With every record, Damon McMahon aka Amen Dunes has transformed, and Freedom is the project’s boldest leap yet.
Enlisting a powerful set of collaborators that included Parker Kindred (Antony & The Johnsons, Jeff Buckley) on drums, keyboardist Jordi Wheeler, Chris Coady (Beach House) as producer, and Delicate Steve on guitars, Freedom was recorded at the legendary Electric Lady Studios in NYC and finished at the similarly legendary Sunset Sound in L.A., where McMahon, Nick Zinner, and session bass player extraordinaire Gus Seyffert (Beck, Bedouine) fleshed out the recordings. All told it took three years to make.
On the surface, Freedom is a reflection on growing up, childhood friends who ended up in prison or worse, male identity, McMahon’s father, and his mother, who was diagnosed with terminal cancer at the beginning of recording. The characters that populate the musical world of Freedom are a colorful mix of reality and fantasy: father and mother, Amen Dunes, teenage glue addicts and Parisian drug dealers, ghosts above the plains, fallen surf heroes, vampires, thugs from Naples and thugs from Houston, the emperor of Rome, Jews, Jesus, Tashtego, Perseus, even McMahon himself. Each character portrait is a representation of McMahon, of masculinity, and of his past.

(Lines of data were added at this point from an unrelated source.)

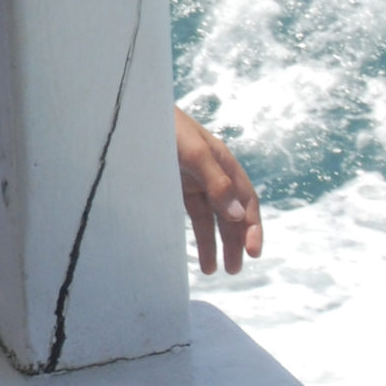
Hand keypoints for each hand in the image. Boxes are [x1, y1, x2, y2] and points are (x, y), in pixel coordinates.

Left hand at [174, 105, 262, 275]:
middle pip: (232, 213)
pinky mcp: (176, 188)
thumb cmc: (165, 127)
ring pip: (212, 219)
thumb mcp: (193, 153)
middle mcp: (213, 174)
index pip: (246, 200)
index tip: (253, 252)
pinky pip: (193, 216)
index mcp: (223, 163)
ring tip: (216, 271)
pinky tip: (198, 255)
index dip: (252, 226)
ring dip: (217, 244)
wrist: (132, 114)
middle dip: (236, 241)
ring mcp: (194, 182)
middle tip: (235, 269)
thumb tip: (237, 215)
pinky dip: (198, 236)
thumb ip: (216, 183)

The themes are darker than on previous Amen Dunes albums, but it’s a darkness sublimated through grooves. The music, as a response or even a solution to the darkness, is tough and joyous, rhythmic and danceable. The combination of a powerhouse rhythm section, Delicate Steve’s guitar prowess filtered through Amen Dunes heft, and Panoram’s electronic production background, makes for a special and unique NYC street record.
It’s a sound never heard before on an Amen Dunes record, but one that was always asking to emerge. Eleven songs span a range of emotions, from contraction to release and back again. “Blue Rose” and “Calling Paul the Suffering” are pure, ecstatic dance songs. “Skipping School” and “Miki Dora” are incantations of a mythical heroic maleness and its illusions. “Freedom” and “Believe” offer a street tough’s future-gospel exhalation, and the heady grit of “L.A” closes the album, projecting a musical hint of things to come.

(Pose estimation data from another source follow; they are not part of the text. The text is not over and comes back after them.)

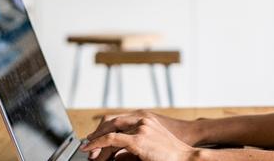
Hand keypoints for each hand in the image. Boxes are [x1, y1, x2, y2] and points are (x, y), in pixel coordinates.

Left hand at [82, 113, 196, 160]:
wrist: (186, 156)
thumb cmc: (171, 153)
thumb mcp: (151, 144)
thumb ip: (134, 144)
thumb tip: (117, 154)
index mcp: (146, 118)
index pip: (118, 118)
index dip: (104, 127)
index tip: (95, 137)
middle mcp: (142, 119)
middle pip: (111, 120)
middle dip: (97, 133)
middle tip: (88, 144)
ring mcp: (141, 128)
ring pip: (110, 130)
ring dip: (97, 141)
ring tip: (89, 152)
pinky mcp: (139, 140)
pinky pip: (112, 140)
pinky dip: (99, 144)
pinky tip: (92, 151)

Amen Dunes’ first EP, D.I.A., was a gnarled underground classic, recorded and played completely by McMahon in a trailer in upstate New York over the course of a month and left as is. The fourth and most recent LP Love, a record that enlisted Godspeed! You Black Emperor as both producers and backing band (along with an additional motley crew including Elias Bender Rønnenfelt of Iceage and Colin Stetson), featured songs confidently far removed from the damaged drug pop of Amen Dunes’ trailer-park origins.
Love took two years to make. Freedom took three.